───── PROVIDED MATERIAL

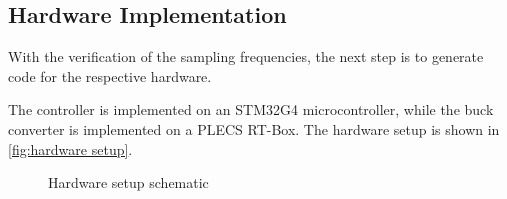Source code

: \subsection{Hardware Implementation}
\label{subsection:hardware_implementation}
With the verification of the sampling frequencies, the next step is to generate code for the respective hardware.


The controller is implemented on an STM32G4 microcontroller, while the buck converter is implemented on a PLECS RT-Box. The hardware setup is shown in \autoref{fig:hardware setup}.

\pgfplotsset{compat=1.18}
\begin{figure}[htbp]
    \centering
    \begin{adjustbox}{max width=0.8\textwidth}
        
    \end{adjustbox}
    \caption{Hardware setup schematic}
    \label{fig:hardware setup}
\end{figure}


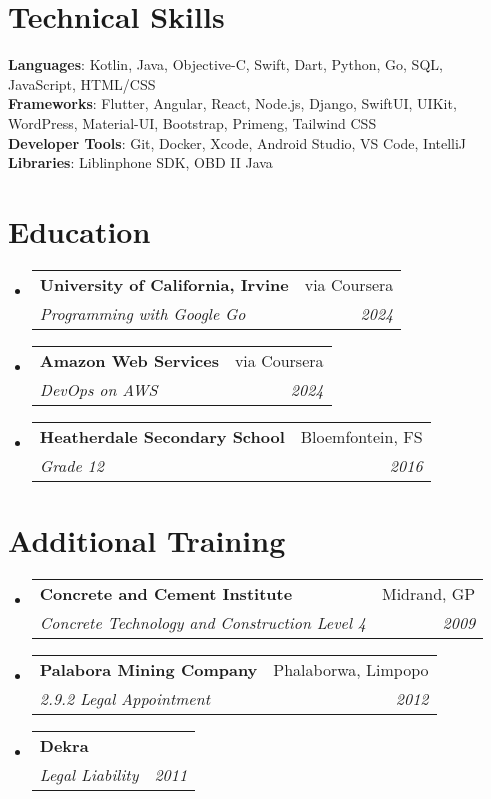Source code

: \documentclass[letterpaper,11pt]{article}
\makeatletter
\newcommand{\resumeSubheading}[4]{
  \vspace{-2pt}\item
    \begin{tabular*}{0.97\textwidth}[t]{l@{\extracolsep{\fill}}r}
      \textbf{#1} & #2 \\
      \textit{\small#3} & \textit{\small #4} \\
    \end{tabular*}\vspace{-7pt}
}
\newcommand{\resumeSubHeadingListStart}{\begin{itemize}[leftmargin=0.15in, label={}]}
\newcommand{\resumeSubHeadingListEnd}{\end{itemize}}
\makeatother
\begin{document}
%
\section{Technical Skills}
 \begin{itemize}[leftmargin=0.15in, label={}]
    \small{\item{
     \textbf{Languages}{: Kotlin, Java, Objective-C, Swift, Dart, Python, Go, SQL, JavaScript, HTML/CSS} \\
     \textbf{Frameworks}{: Flutter, Angular, React, Node.js, Django, SwiftUI, UIKit, WordPress, Material-UI, Bootstrap, Primeng, Tailwind CSS} \\
     \textbf{Developer Tools}{: Git, Docker, Xcode, Android Studio, VS Code,  IntelliJ} \\
     \textbf{Libraries}{: Liblinphone SDK, OBD II Java}
    }}
 \end{itemize}

\section{Education}
  \resumeSubHeadingListStart
    \resumeSubheading
      {University of California, Irvine }{via Coursera}
      {Programming with Google Go}{2024}
    \resumeSubheading
      {Amazon Web Services}{via Coursera}
      {DevOps on AWS}{2024}
    \resumeSubheading
      {Heatherdale Secondary School}{Bloemfontein, FS}
      {Grade 12}{2016}
  \resumeSubHeadingListEnd
  \section{Additional Training}
  \resumeSubHeadingListStart
    \resumeSubheading
      {Concrete and Cement Institute}{Midrand, GP}
      {Concrete Technology and Construction Level 4}{2009}
    \resumeSubheading
      {Palabora Mining Company}{Phalaborwa, Limpopo}
      {2.9.2 Legal Appointment}{2012}
    \resumeSubheading
      {Dekra}{} 
      {Legal Liability}{2011}
  \resumeSubHeadingListEnd

\end{document}
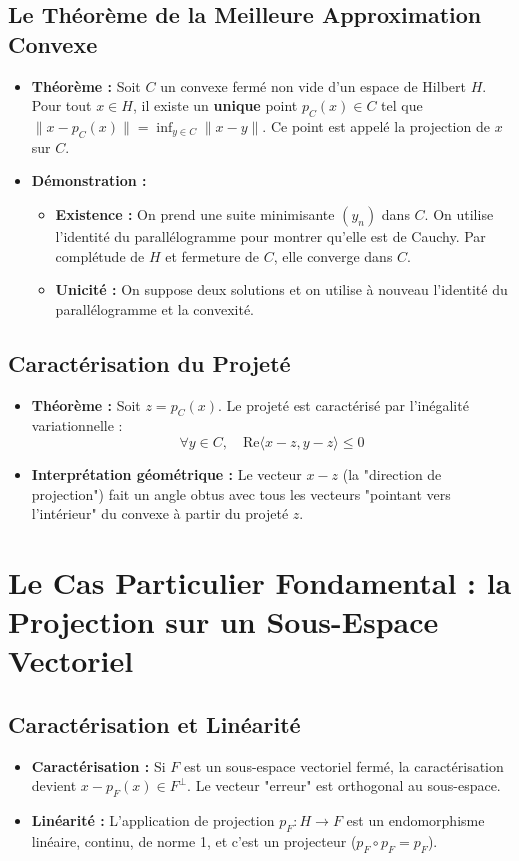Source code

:\documentclass[12pt, a4paper, parskip=full]{report}
\theoremstyle{agregstyle}
\begin{document}
\subsection{Le Théorème de la Meilleure Approximation Convexe}
\begin{itemize}
    \item \textbf{Théorème :} Soit $C$ un convexe fermé non vide d'un espace de Hilbert $H$. Pour tout $x \in H$, il existe un \textbf{unique} point $p_C(x) \in C$ tel que $\|x - p_C(x)\| = \inf_{y \in C} \|x - y\|$. Ce point est appelé la projection de $x$ sur $C$.
    \item \textbf{Démonstration :}
        \begin{itemize}
            \item \textbf{Existence :} On prend une suite minimisante $(y_n)$ dans $C$. On utilise l'identité du parallélogramme pour montrer qu'elle est de Cauchy. Par complétude de $H$ et fermeture de $C$, elle converge dans $C$.
            \item \textbf{Unicité :} On suppose deux solutions et on utilise à nouveau l'identité du parallélogramme et la convexité.
        \end{itemize}
\end{itemize}
\subsection{Caractérisation du Projeté}
\begin{itemize}
    \item \textbf{Théorème :} Soit $z = p_C(x)$. Le projeté est caractérisé par l'inégalité variationnelle :
    $$ \forall y \in C, \quad \mathrm{Re}\langle x-z, y-z \rangle \le 0 $$
    \item \textbf{Interprétation géométrique :} Le vecteur $x-z$ (la "direction de projection") fait un angle obtus avec tous les vecteurs "pointant vers l'intérieur" du convexe à partir du projeté $z$.
\end{itemize}

\section{Le Cas Particulier Fondamental : la Projection sur un Sous-Espace Vectoriel}
\subsection{Caractérisation et Linéarité}
\begin{itemize}
    \item \textbf{Caractérisation :} Si $F$ est un sous-espace vectoriel fermé, la caractérisation devient $x-p_F(x) \in F^\perp$. Le vecteur "erreur" est orthogonal au sous-espace.
    \item \textbf{Linéarité :} L'application de projection $p_F: H \to F$ est un endomorphisme linéaire, continu, de norme 1, et c'est un projecteur ($p_F \circ p_F = p_F$).
\end{itemize}
\end{document}

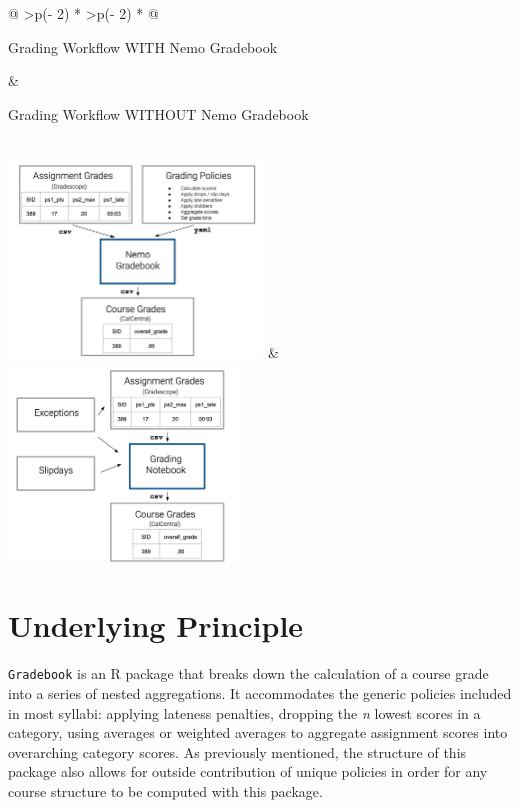 \documentclass[10pt,a4paper,onecolumn]{article}
\begin{document}
\begin{longtable}[]{@{}
  >{\centering\arraybackslash}p{(\columnwidth - 2\tabcolsep) * }
  >{\centering\arraybackslash}p{(\columnwidth - 2\tabcolsep) * }@{}}
\toprule\noalign{}
\begin{minipage}[b]{\linewidth}\centering
Grading Workflow WITH Nemo Gradebook
\end{minipage} & \begin{minipage}[b]{\linewidth}\centering
Grading Workflow WITHOUT Nemo Gradebook
\end{minipage} \\
\midrule\noalign{}
\endhead
\bottomrule\noalign{}
\endlastfoot
\includegraphics[width=\textwidth,height=2.08333in]{with_nemogb_workflow.png}
&
\includegraphics[width=\textwidth,height=2.08333in]{without_nemogb_workflow.png} \\
\end{longtable}

\hypertarget{underlying-principle}{%
\section{Underlying Principle}\label{underlying-principle}}

\texttt{Gradebook} is an R package that breaks down the calculation of a
course grade into a series of nested aggregations. It accommodates the
generic policies included in most syllabi: applying lateness penalties,
dropping the \emph{n} lowest scores in a category, using averages or
weighted averages to aggregate assignment scores into overarching
category scores. As previously mentioned, the structure of this package
also allows for outside contribution of unique policies in order for any
course structure to be computed with this package.
\end{document}
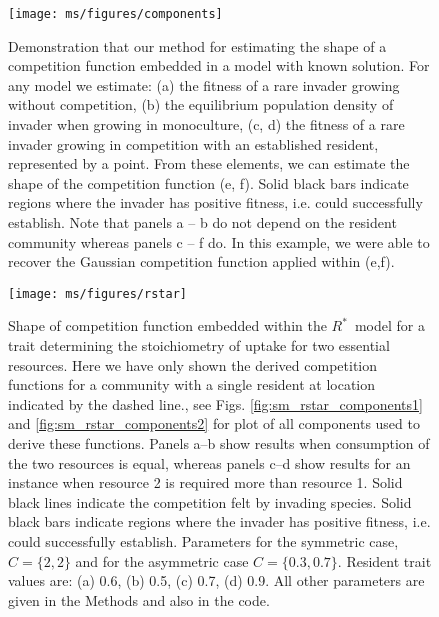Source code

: \documentclass[a4paper,11pt]{article}
\newcommand{\todo}[1]{{\color{navy}{(todo: #1)}}}
\newcommand{\Rstar}{\ensuremath{R^*}}
\begin{document}
\begin{figure}[ht]
 \centering
 \texttt{[image: ms/figures/components]}
 \caption{Demonstration that our method for estimating the shape of a competition function embedded in a model with known solution. For any model we estimate: (a) the fitness of a rare invader growing without competition, (b) the equilibrium population density of invader when growing in monoculture, (c, d) the fitness of a rare invader growing in competition with an established resident, represented by a point. From these elements, we can estimate the shape of the competition function (e, f). Solid black bars indicate regions where the invader has positive fitness, i.e. could successfully establish. Note that panels a -- b do not depend on the resident community whereas panels c -- f do. In this example, we were able to recover the Gaussian competition function applied within \citet{Dieckmann-1999} (e,f).
 \todo{1. Above panels c-d, add some space and labels "At attractor" and "Away from attractor", as in Fig. 3.
 2. Remove blacks bars from figure (and also those in SuppMat) showing regions of positive fitness in panels e-f. these are not needed, as the same info is in the middle panels.
 3. Change x-axis label to same as Fig 3 (trait vale) }}
  \label{fig:components}
\end{figure}

\clearpage

\begin{figure}[ht]
  \centering
  \texttt{[image: ms/figures/rstar]}
  \caption{Shape of competition function embedded within the \Rstar\ model for a trait determining the stoichiometry of uptake for two essential resources. Here we have only shown the derived  competition functions for a community with a single resident at location indicated by the dashed line., see Figs. \ref{fig:sm_rstar_components1} and \ref{fig:sm_rstar_components2} for plot of all components used to derive these functions. Panels a--b show results when consumption of the two resources is equal, whereas panels c--d show results for an instance when resource 2 is required more than resource 1. Solid black lines indicate the competition felt by invading species. Solid black bars indicate regions where the invader has positive fitness, i.e. could successfully establish. Parameters for the symmetric case, $C = \{2, 2\}$ and for the asymmetric case $C = \{0.3, 0.7\}$. Resident trait values are: (a) 0.6, (b) 0.5, (c) 0.7, (d) 0.9. All other parameters are given in the Methods and also in the code.
  }
  \label{fig:Rstar}
\end{figure}
\end{document}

──────────

**WORK TO BE COMPLETED:** Where a line in the material contains "newcommand", copy that line.

**ANSWER TO THE EXERCISE:**
\newcommand{\resumeSubheading}[4]{
\newcommand{\resumeSubHeadingListStart}{\begin{itemize}[leftmargin=0.15in, label={}]}
\newcommand{\resumeSubHeadingListEnd}{\end{itemize}}
\newcommand{\todo}[1]{{\color{navy}{(todo: #1)}}}
\newcommand{\Rstar}{\ensuremath{R^*}}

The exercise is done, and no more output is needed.